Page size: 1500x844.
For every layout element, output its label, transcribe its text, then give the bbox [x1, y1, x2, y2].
---
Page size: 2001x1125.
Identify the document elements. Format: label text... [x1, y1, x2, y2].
==
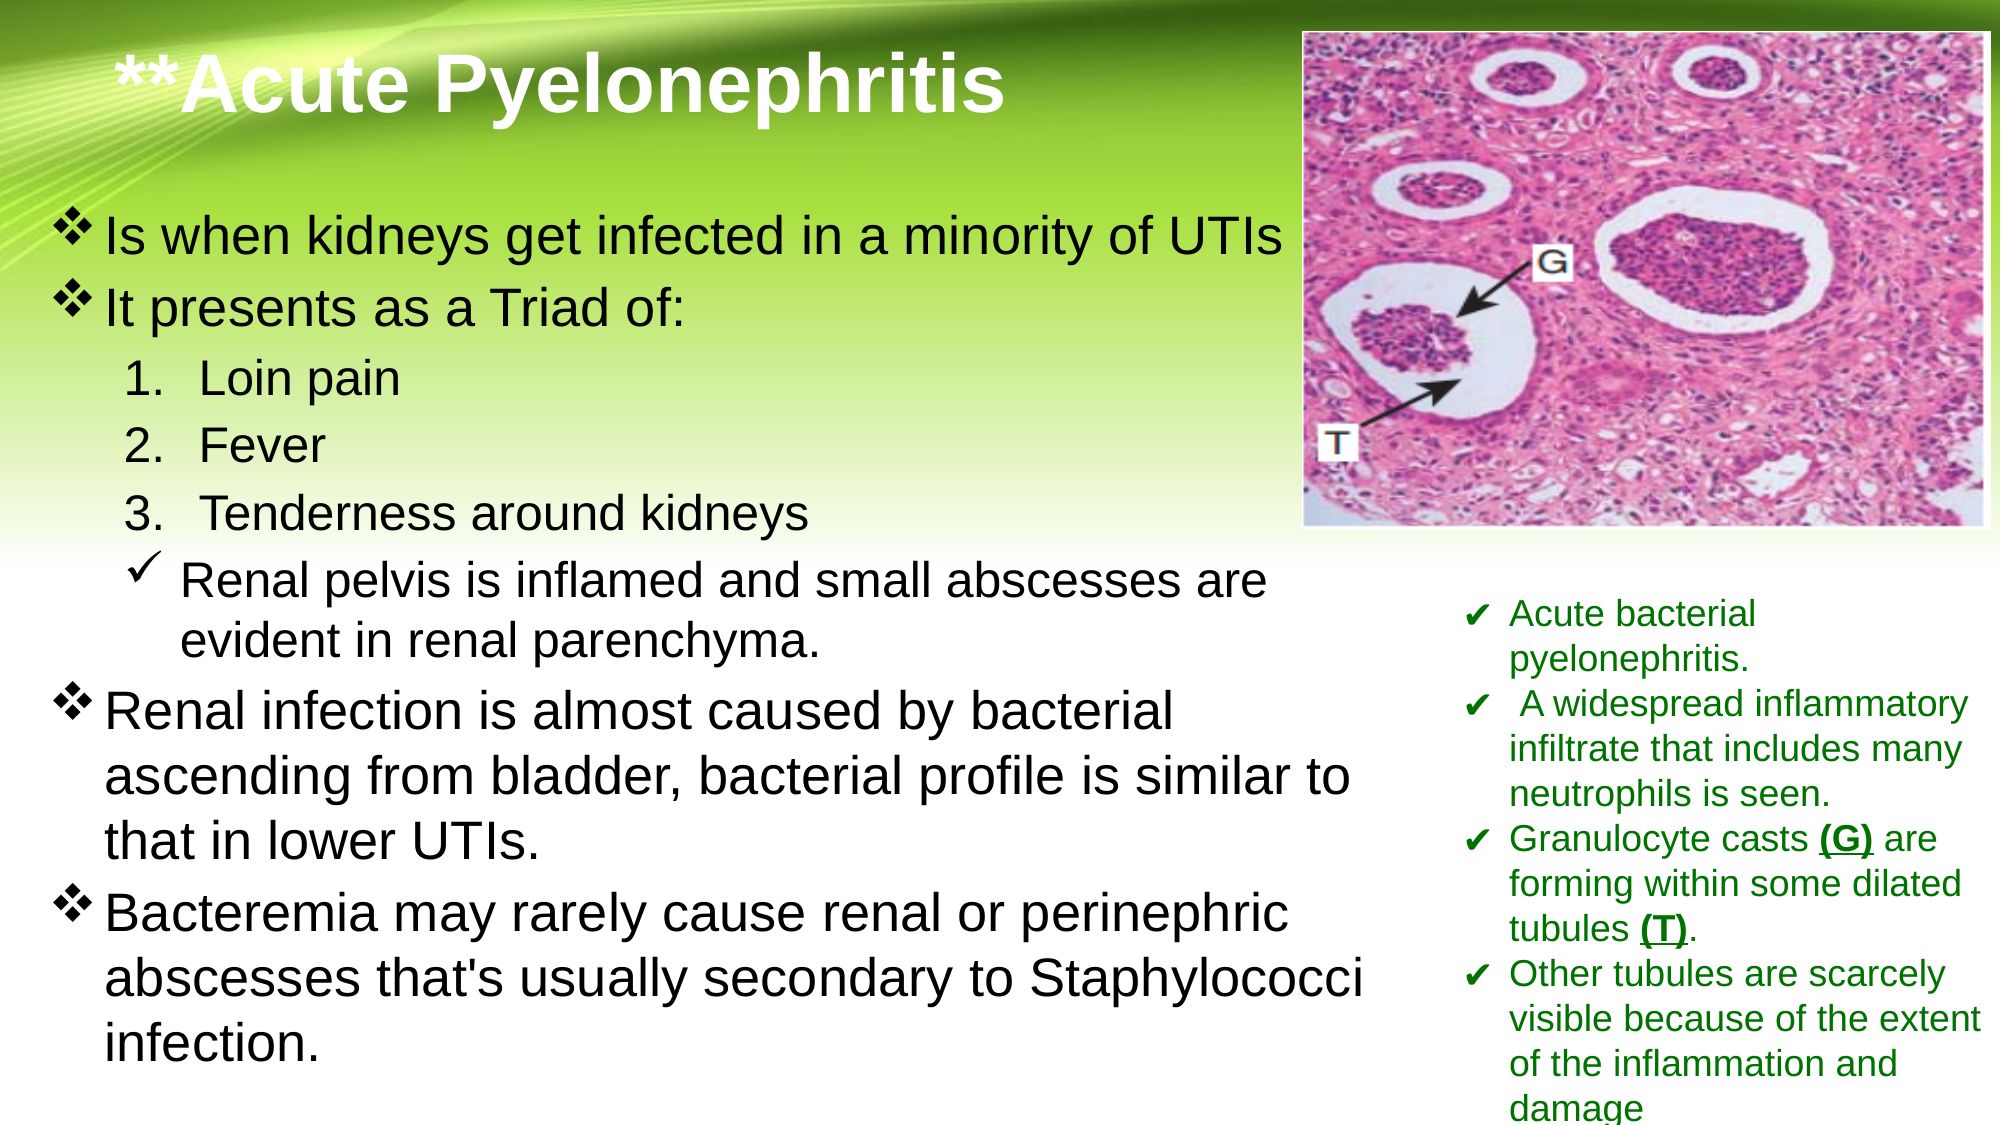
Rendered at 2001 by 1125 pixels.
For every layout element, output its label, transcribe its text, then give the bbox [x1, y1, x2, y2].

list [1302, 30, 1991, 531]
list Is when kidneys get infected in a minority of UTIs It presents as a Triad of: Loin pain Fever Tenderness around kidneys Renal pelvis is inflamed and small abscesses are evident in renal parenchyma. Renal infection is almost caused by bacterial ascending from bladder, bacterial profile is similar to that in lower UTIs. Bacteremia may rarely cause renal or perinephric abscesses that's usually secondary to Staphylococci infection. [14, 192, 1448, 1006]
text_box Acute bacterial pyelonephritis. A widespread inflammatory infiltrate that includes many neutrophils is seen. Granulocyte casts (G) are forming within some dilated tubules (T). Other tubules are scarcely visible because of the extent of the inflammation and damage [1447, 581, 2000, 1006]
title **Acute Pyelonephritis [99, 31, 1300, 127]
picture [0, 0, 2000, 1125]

**HOW TO COMPLETE THIS TASK**
Find all the lines containing "Page" in the material, then copy them.

**EXERCISE OUTPUT**
Page size: 1500x844.
Page size: 2001x1125.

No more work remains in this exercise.